Now, what about that first start? Why should I be encouraged by 5 IP, 2 BB, 3 H, 3 ER, 8 K? The K’s are nice, and the WHIP for the start was an even 1.00, which is good. But can I really be encouraged by 3 earned runs in only 5 innings? That’s an ERA of 5.40. Yes, it is. Yes, I can be encouraged.
The Dodgers big bats were tamed by Miley.
- Yasiel Puig vs. Miley: 0-3, 2 K’s, 1 groundout.
- Hanley Ramirez vs. Miley: 0-3, 1 groundout, 1 popout, reached on a throwing error by third baseman Martin Prado.
- Adrian Gonzalez vs. Miley: 0-2, 1 BB, 2 K’s (reaching on one wild pitch strike 3).
Those are three potential All-Stars who couldn’t manage one hit against the guy. Scott Van Slyke and Justin Turner were the only Dodgers to get a hit against him. It’s a small sample size, yes, but that’s awfully encouraging.
Here’s something else to note. Pitchers are dropping like flies this spring. Kris Medlen, Jarrod Parker, and Brandon Beachy , and Miley’s teammate Patrick Corbin are all going to miss the year with Tommy John surgery. A.J. Griffin is going to miss a few weeks to start the year. Injuries are so bad that last Friday’s Ask Nash was devoted to potential replacement pitchers. Less than a week after that published, one of those pitchers — Josh Johnson of the San Diego Padres — got hurt, and now he’ll miss the first month of the year.
When injury replacements are themselves getting hurt, we really cant be too picky, can we?
Lastly, let’s look at Arizona’s next several series.
- 4 vs. San Francisco Giants
- 3 at Colorado Rockies
- 3 at San Francisco Giants
- 3 vs. Los Angeles Dodgers
- 3 vs. New York Mets
- 3 at Los Angeles Dodgers
- 4 at Chicago Cubs
- 3 vs.

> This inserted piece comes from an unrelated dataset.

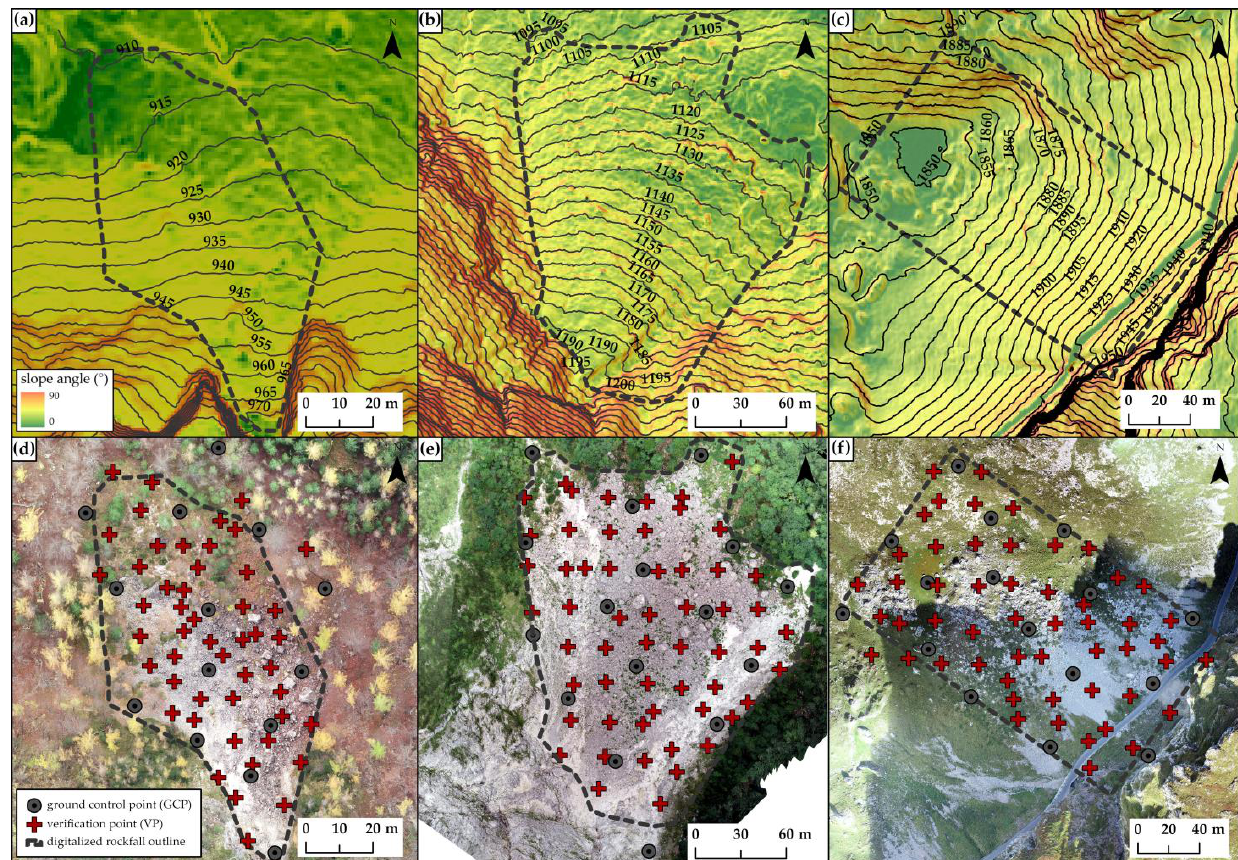
Figure 3. Elevation and slope characteristics of studied areas ( a – c ) with the drawn locations of the verification points (VPs), ground control points (GCPs), and digitalized rockfall runout areas ( d – f ) at Kekec ( a , d ), Krnica ( b , e ), and Mangart ( c , f ).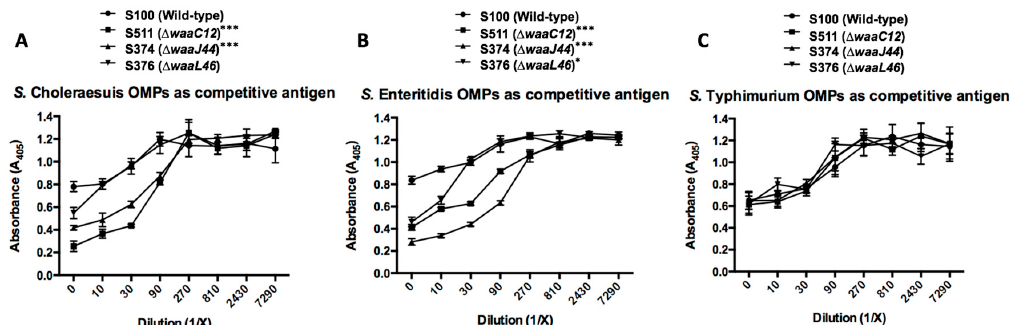
Figure 6. Competitive ELISA to confirm the cross-reactivity of OMPs from the truncated LPS mutants against heterologous Salmonella . OMPs isolated from S. Typhimurium were incubated in the plate as the coating antigen. OMPs from S. Choleraesuis ( A ) or S. Enteritidis ( B ) as the competitive antigen and OMPs from S. Typhimurium ( C ) as the control competitive antigen diluted from 1/10 to 1/7290 (Dilution, 1/X) were incubated in wells. The sera were obtained from mice ( n = 8) immunized with OMPs from the parent strain and its mutants at eight weeks after the primary immunization. The error bars represent variations from triplicate wells. *** p < 0.001; * p < 0.05; compared to titers from mice immunized with OMPs from the parent strain S100.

Philadelphia Phillies
- 3 vs. Colorado Rockies
- 3 at San Diego Padres
Not exactly the most offensively ferocious teams. I’d probably avoid starting him at Coors Field and maybe at home against the Dodgers, especially if Matt Kemp is back and playing well. But in most of those cases either
- The opponent has a mediocre offense.
- It’s in a very pitcher-friendly park.
When I was watching the opener, I looked at Miley’s ownership in ESPN leagues and took a mental note: 15.5 percent. At the very moment I’m writing this, it’s 15.8 percent.
I’m not going to sit here and tell you that Wade Miley can be the best pitcher on a fantasy champ, or anything close to that. But while his 2013 was rough, he finished it very well. While his first start didn’t produce great stats, they weren’t terrible and were not indicative of how well he pitched.
Consider that, along with the fact that pitching is depleted and he should have a fairly nice run of iffy offenses coming up, and I think Miley should be owned in significantly more leagues.